--- What you will do ---
Every line in the data below has to be repeated exactly; no picture belongs in the result.
Recorded information Block Start
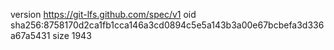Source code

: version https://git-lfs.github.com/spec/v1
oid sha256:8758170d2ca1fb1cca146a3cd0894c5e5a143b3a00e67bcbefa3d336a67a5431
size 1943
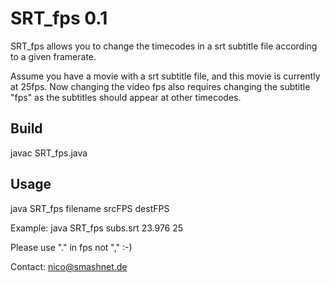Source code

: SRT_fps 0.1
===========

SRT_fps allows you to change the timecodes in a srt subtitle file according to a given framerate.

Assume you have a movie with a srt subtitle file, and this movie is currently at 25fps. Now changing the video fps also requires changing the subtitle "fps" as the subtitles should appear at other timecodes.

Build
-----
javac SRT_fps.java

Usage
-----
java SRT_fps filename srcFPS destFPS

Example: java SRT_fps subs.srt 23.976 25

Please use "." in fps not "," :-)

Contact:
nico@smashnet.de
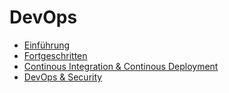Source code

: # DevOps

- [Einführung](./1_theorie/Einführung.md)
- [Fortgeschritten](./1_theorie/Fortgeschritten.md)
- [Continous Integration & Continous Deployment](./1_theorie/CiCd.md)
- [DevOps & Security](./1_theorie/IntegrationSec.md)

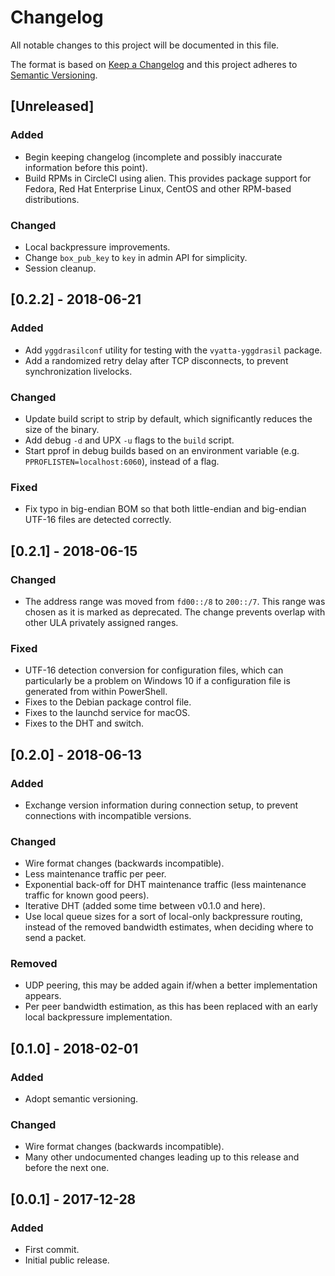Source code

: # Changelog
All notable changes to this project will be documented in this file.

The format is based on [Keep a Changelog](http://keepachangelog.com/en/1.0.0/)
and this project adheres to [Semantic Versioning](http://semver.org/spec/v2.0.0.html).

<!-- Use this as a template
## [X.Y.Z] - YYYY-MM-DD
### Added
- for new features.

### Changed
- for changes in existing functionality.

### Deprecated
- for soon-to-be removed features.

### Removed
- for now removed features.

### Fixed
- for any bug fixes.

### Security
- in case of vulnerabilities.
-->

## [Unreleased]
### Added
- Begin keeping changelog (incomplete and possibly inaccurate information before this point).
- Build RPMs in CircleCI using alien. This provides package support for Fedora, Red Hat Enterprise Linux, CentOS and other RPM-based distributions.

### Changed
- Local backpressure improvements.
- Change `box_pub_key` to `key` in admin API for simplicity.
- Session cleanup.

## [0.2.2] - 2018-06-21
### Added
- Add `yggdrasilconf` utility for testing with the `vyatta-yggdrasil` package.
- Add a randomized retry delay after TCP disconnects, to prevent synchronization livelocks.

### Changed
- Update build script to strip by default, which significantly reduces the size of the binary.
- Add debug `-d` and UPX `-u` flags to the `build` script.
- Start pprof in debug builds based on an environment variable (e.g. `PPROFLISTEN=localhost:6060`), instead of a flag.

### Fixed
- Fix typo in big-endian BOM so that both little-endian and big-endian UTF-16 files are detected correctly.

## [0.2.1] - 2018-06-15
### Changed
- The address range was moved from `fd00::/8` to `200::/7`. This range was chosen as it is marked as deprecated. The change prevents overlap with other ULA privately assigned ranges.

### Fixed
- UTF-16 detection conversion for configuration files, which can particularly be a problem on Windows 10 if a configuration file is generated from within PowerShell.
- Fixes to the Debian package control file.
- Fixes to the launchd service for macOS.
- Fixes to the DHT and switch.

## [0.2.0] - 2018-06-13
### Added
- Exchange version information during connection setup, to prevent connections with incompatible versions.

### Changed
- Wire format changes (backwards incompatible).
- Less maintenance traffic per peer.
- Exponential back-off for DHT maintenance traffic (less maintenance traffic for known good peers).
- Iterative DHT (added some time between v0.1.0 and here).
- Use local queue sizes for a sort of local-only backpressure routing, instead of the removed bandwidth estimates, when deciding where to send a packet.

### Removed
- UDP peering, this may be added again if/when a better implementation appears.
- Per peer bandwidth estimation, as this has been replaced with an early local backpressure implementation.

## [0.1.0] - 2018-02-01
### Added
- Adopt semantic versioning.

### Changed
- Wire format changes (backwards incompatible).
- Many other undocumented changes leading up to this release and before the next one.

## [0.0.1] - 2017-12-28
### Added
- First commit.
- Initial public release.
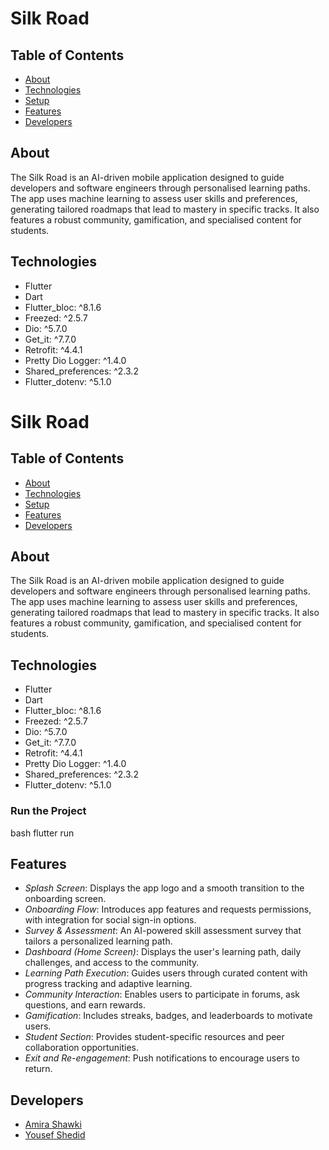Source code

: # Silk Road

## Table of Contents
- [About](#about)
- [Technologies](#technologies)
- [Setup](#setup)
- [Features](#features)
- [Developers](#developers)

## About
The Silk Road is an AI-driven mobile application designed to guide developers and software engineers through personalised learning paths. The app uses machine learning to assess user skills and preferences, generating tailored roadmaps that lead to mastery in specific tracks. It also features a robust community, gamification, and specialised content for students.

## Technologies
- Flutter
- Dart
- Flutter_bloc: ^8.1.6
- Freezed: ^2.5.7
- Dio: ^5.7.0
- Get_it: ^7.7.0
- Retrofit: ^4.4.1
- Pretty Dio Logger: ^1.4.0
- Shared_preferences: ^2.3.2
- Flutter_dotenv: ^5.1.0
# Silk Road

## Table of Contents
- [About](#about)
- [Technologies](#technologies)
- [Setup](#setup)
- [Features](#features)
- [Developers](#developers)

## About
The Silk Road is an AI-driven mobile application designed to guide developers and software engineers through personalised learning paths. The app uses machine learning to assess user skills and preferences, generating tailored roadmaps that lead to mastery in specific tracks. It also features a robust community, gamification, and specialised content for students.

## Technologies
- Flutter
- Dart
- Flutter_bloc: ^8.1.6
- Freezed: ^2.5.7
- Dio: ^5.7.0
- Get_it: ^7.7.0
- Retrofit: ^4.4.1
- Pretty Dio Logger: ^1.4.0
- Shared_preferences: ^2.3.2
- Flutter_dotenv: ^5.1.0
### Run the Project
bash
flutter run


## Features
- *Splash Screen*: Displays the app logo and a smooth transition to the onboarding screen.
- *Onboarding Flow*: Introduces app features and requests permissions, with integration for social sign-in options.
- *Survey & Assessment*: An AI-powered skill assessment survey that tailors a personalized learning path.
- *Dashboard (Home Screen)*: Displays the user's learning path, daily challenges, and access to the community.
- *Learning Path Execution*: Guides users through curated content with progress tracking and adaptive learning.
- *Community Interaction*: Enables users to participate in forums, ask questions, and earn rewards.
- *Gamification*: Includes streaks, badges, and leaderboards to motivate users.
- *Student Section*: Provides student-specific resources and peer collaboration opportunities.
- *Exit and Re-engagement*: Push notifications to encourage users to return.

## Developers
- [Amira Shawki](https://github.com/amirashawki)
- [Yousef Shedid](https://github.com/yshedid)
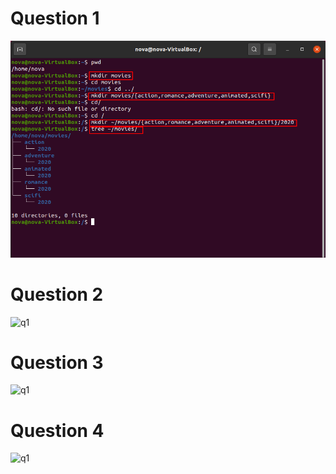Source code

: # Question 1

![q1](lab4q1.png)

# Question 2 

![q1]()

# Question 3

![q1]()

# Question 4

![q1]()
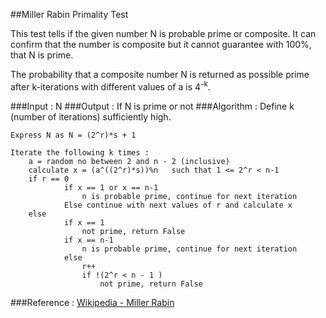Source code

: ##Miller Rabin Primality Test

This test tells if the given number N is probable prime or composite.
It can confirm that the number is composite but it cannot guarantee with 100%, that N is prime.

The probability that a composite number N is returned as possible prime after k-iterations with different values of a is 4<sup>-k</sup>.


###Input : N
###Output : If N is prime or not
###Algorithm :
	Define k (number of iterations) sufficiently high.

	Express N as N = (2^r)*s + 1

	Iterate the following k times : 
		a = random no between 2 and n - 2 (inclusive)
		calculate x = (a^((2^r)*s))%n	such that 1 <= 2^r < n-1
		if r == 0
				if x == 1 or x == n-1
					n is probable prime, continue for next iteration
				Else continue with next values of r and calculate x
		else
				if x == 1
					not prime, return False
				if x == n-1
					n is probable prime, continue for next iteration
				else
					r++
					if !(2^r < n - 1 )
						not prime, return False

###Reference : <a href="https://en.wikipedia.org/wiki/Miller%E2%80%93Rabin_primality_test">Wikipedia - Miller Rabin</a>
Recorded information Block End
--- Exercise result ---
Source code

: version https://git-lfs.github.com/spec/v1
oid sha256:8758170d2ca1fb1cca146a3cd0894c5e5a143b3a00e67bcbefa3d336a67a5431
size 1943
Source code

: SRT_fps 0.1
===========

SRT_fps allows you to change the timecodes in a srt subtitle file according to a given framerate.

Assume you have a movie with a srt subtitle file, and this movie is currently at 25fps. Now changing the video fps also requires changing the subtitle "fps" as the subtitles should appear at other timecodes.

Build
-----
javac SRT_fps.java

Usage
-----
java SRT_fps filename srcFPS destFPS

Example: java SRT_fps subs.srt 23.976 25

Please use "." in fps not "," :-)

Contact:
nico@smashnet.de
Source code

: # DevOps

- [Einführung](./1_theorie/Einführung.md)
- [Fortgeschritten](./1_theorie/Fortgeschritten.md)
- [Continous Integration & Continous Deployment](./1_theorie/CiCd.md)
- [DevOps & Security](./1_theorie/IntegrationSec.md)

Source code

: # Changelog
All notable changes to this project will be documented in this file.

The format is based on [Keep a Changelog](http://keepachangelog.com/en/1.0.0/)
and this project adheres to [Semantic Versioning](http://semver.org/spec/v2.0.0.html).

<!-- Use this as a template
## [X.Y.Z] - YYYY-MM-DD
### Added
- for new features.

### Changed
- for changes in existing functionality.

### Deprecated
- for soon-to-be removed features.

### Removed
- for now removed features.

### Fixed
- for any bug fixes.

### Security
- in case of vulnerabilities.
-->

## [Unreleased]
### Added
- Begin keeping changelog (incomplete and possibly inaccurate information before this point).
- Build RPMs in CircleCI using alien. This provides package support for Fedora, Red Hat Enterprise Linux, CentOS and other RPM-based distributions.

### Changed
- Local backpressure improvements.
- Change `box_pub_key` to `key` in admin API for simplicity.
- Session cleanup.

## [0.2.2] - 2018-06-21
### Added
- Add `yggdrasilconf` utility for testing with the `vyatta-yggdrasil` package.
- Add a randomized retry delay after TCP disconnects, to prevent synchronization livelocks.

### Changed
- Update build script to strip by default, which significantly reduces the size of the binary.
- Add debug `-d` and UPX `-u` flags to the `build` script.
- Start pprof in debug builds based on an environment variable (e.g. `PPROFLISTEN=localhost:6060`), instead of a flag.

### Fixed
- Fix typo in big-endian BOM so that both little-endian and big-endian UTF-16 files are detected correctly.

## [0.2.1] - 2018-06-15
### Changed
- The address range was moved from `fd00::/8` to `200::/7`. This range was chosen as it is marked as deprecated. The change prevents overlap with other ULA privately assigned ranges.

### Fixed
- UTF-16 detection conversion for configuration files, which can particularly be a problem on Windows 10 if a configuration file is generated from within PowerShell.
- Fixes to the Debian package control file.
- Fixes to the launchd service for macOS.
- Fixes to the DHT and switch.

## [0.2.0] - 2018-06-13
### Added
- Exchange version information during connection setup, to prevent connections with incompatible versions.

### Changed
- Wire format changes (backwards incompatible).
- Less maintenance traffic per peer.
- Exponential back-off for DHT maintenance traffic (less maintenance traffic for known good peers).
- Iterative DHT (added some time between v0.1.0 and here).
- Use local queue sizes for a sort of local-only backpressure routing, instead of the removed bandwidth estimates, when deciding where to send a packet.

### Removed
- UDP peering, this may be added again if/when a better implementation appears.
- Per peer bandwidth estimation, as this has been replaced with an early local backpressure implementation.

## [0.1.0] - 2018-02-01
### Added
- Adopt semantic versioning.

### Changed
- Wire format changes (backwards incompatible).
- Many other undocumented changes leading up to this release and before the next one.

## [0.0.1] - 2017-12-28
### Added
- First commit.
- Initial public release.
Source code

: # Silk Road

## Table of Contents
- [About](#about)
- [Technologies](#technologies)
- [Setup](#setup)
- [Features](#features)
- [Developers](#developers)

## About
The Silk Road is an AI-driven mobile application designed to guide developers and software engineers through personalised learning paths. The app uses machine learning to assess user skills and preferences, generating tailored roadmaps that lead to mastery in specific tracks. It also features a robust community, gamification, and specialised content for students.

## Technologies
- Flutter
- Dart
- Flutter_bloc: ^8.1.6
- Freezed: ^2.5.7
- Dio: ^5.7.0
- Get_it: ^7.7.0
- Retrofit: ^4.4.1
- Pretty Dio Logger: ^1.4.0
- Shared_preferences: ^2.3.2
- Flutter_dotenv: ^5.1.0
# Silk Road

## Table of Contents
- [About](#about)
- [Technologies](#technologies)
- [Setup](#setup)
- [Features](#features)
- [Developers](#developers)

## About
The Silk Road is an AI-driven mobile application designed to guide developers and software engineers through personalised learning paths. The app uses machine learning to assess user skills and preferences, generating tailored roadmaps that lead to mastery in specific tracks. It also features a robust community, gamification, and specialised content for students.

## Technologies
- Flutter
- Dart
- Flutter_bloc: ^8.1.6
- Freezed: ^2.5.7
- Dio: ^5.7.0
- Get_it: ^7.7.0
- Retrofit: ^4.4.1
- Pretty Dio Logger: ^1.4.0
- Shared_preferences: ^2.3.2
- Flutter_dotenv: ^5.1.0
### Run the Project
bash
flutter run


## Features
- *Splash Screen*: Displays the app logo and a smooth transition to the onboarding screen.
- *Onboarding Flow*: Introduces app features and requests permissions, with integration for social sign-in options.
- *Survey & Assessment*: An AI-powered skill assessment survey that tailors a personalized learning path.
- *Dashboard (Home Screen)*: Displays the user's learning path, daily challenges, and access to the community.
- *Learning Path Execution*: Guides users through curated content with progress tracking and adaptive learning.
- *Community Interaction*: Enables users to participate in forums, ask questions, and earn rewards.
- *Gamification*: Includes streaks, badges, and leaderboards to motivate users.
- *Student Section*: Provides student-specific resources and peer collaboration opportunities.
- *Exit and Re-engagement*: Push notifications to encourage users to return.

## Developers
- [Amira Shawki](https://github.com/amirashawki)
- [Yousef Shedid](https://github.com/yshedid)
Source code

: # Question 1

![q1](lab4q1.png)

# Question 2 

![q1]()

# Question 3

![q1]()

# Question 4

![q1]()
Source code

: ##Miller Rabin Primality Test

This test tells if the given number N is probable prime or composite.
It can confirm that the number is composite but it cannot guarantee with 100%, that N is prime.

The probability that a composite number N is returned as possible prime after k-iterations with different values of a is 4<sup>-k</sup>.


###Input : N
###Output : If N is prime or not
###Algorithm :
	Define k (number of iterations) sufficiently high.

	Express N as N = (2^r)*s + 1

	Iterate the following k times : 
		a = random no between 2 and n - 2 (inclusive)
		calculate x = (a^((2^r)*s))%n	such that 1 <= 2^r < n-1
		if r == 0
				if x == 1 or x == n-1
					n is probable prime, continue for next iteration
				Else continue with next values of r and calculate x
		else
				if x == 1
					not prime, return False
				if x == n-1
					n is probable prime, continue for next iteration
				else
					r++
					if !(2^r < n - 1 )
						not prime, return False

###Reference : <a href="https://en.wikipedia.org/wiki/Miller%E2%80%93Rabin_primality_test">Wikipedia - Miller Rabin</a>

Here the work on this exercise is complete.